Ohne Ausbildung - kein Ticket
Eine neue Form von Bewerbersuche muss deshalb her, meint der Personaler. "Talentdiagnostik stellt den Menschen in den Vordergrund und fragt: Was kann diese Person? Welche Ressourcen bringt sie mit? Was interessiert sie? Wo möchte sie selber gerne hin?" Anschließend sucht eine Software heraus, welche Jobs in Frage kommen würden. Gleichzeitig hätten Forscher ein System entwickelt, das den Bedarf an Berufen in den einzelnen europäischen Regionen ermitteln soll, die Netzwerke dazu befinden sich aber noch im Aufbau. "Die Frage ist: Wie kann ich Mobilität erreichen?
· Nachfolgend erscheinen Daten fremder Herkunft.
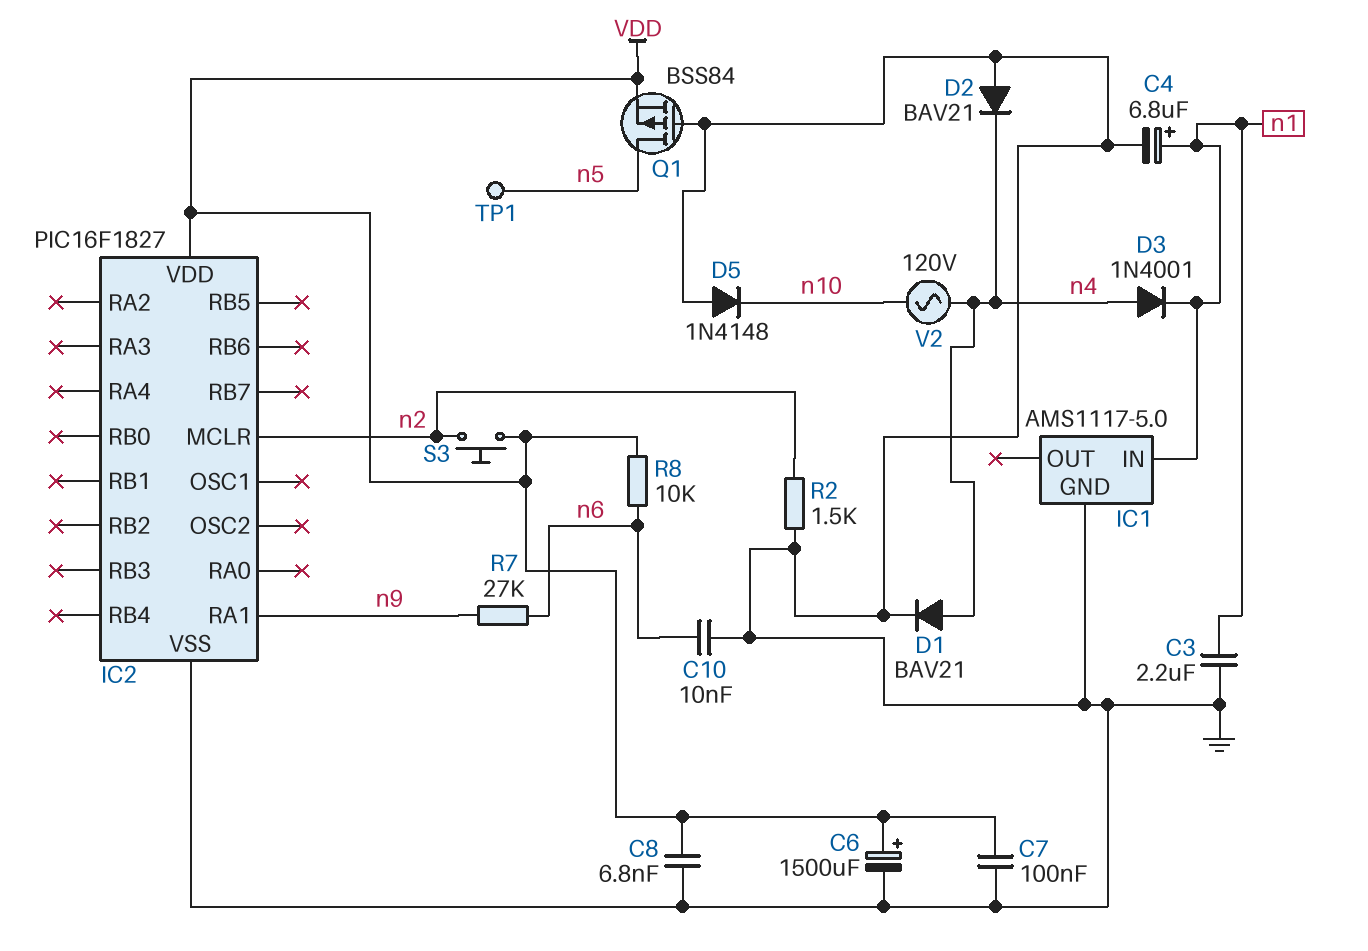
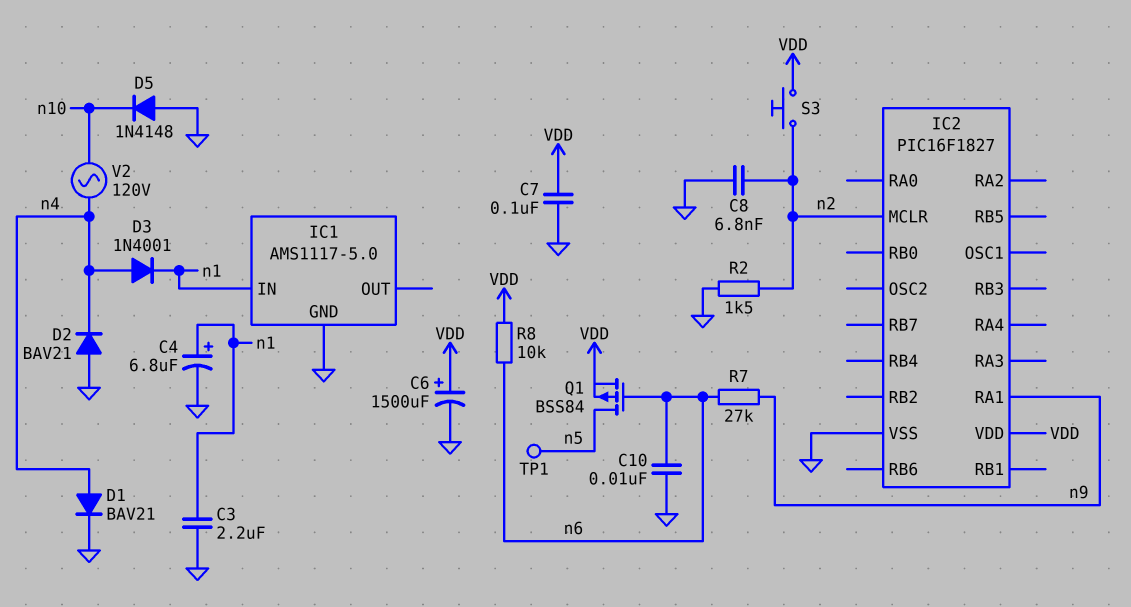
C8: 6.8nF (GND, VDD) -> 6.8nF (GND, n2)
Q1: PMOS BSS84 (G GND, D n5, S VDD) -> PMOS BSS84 (G n6, D n5, S VDD)

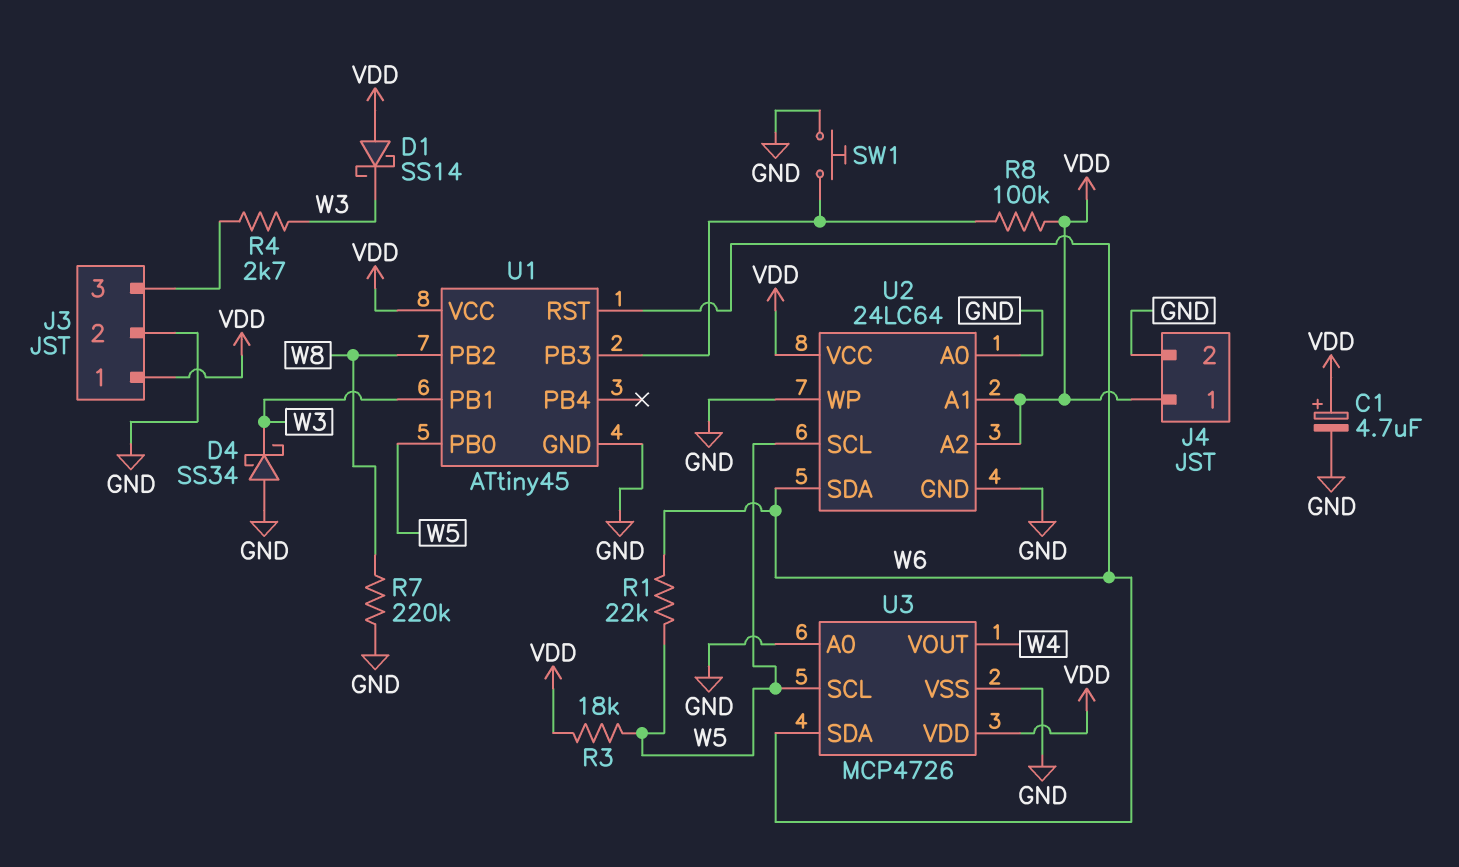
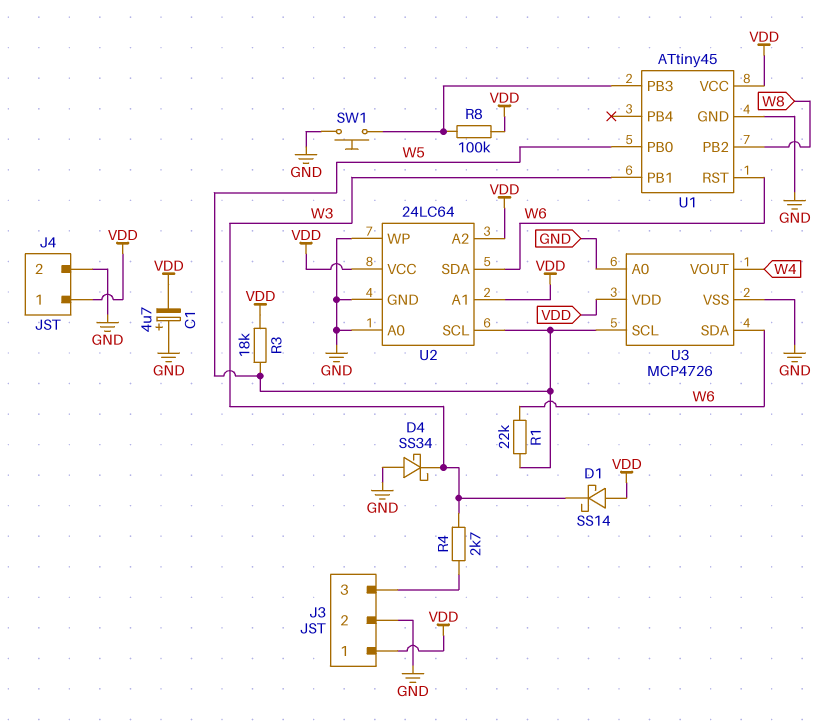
C1: 4.7uF (plus VDD, minus GND) -> 4.7uF (plus GND, minus VDD)
R7: 220k (GND, W8) -> none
Entweder kann ich sie über fachliche Qualifikation erreichen oder ich weise meine Eignung über andere Formen nach", erklärt Frintrup weiter. Dieser Ansatz sei auch aus Sicht der Unternehmen interessant, denn so könnten auch sie die geeigneten Mitarbeiter finden - jenseits von formalen Voraussetzungen.
Auch Arbeitsmarktexpertin Jutta Steinruck, SPD-Abgeordnete im Europa-Parlament, begrüßt den Ansatz von "Europatriades". "Es ist alles gut, was Lösungsansätze aufzeigt, aber wirtschaftlicher Aufschwung und strukturelle Reformen bleiben trotzdem notwendig", sagt sie. Sie wünscht sich etwas mehr "Zwang statt Freiwilligkeit" bei der Bekämpfung von Jugendarbeitslosigkeit. Denn: "Wir haben die Erfahrung gemacht: Wer unmittelbar nach der Schule oder Studium keinen Einstieg ins Berufsleben bekommt, hat auch im weiteren Lebensweg enorme Schwierigkeiten."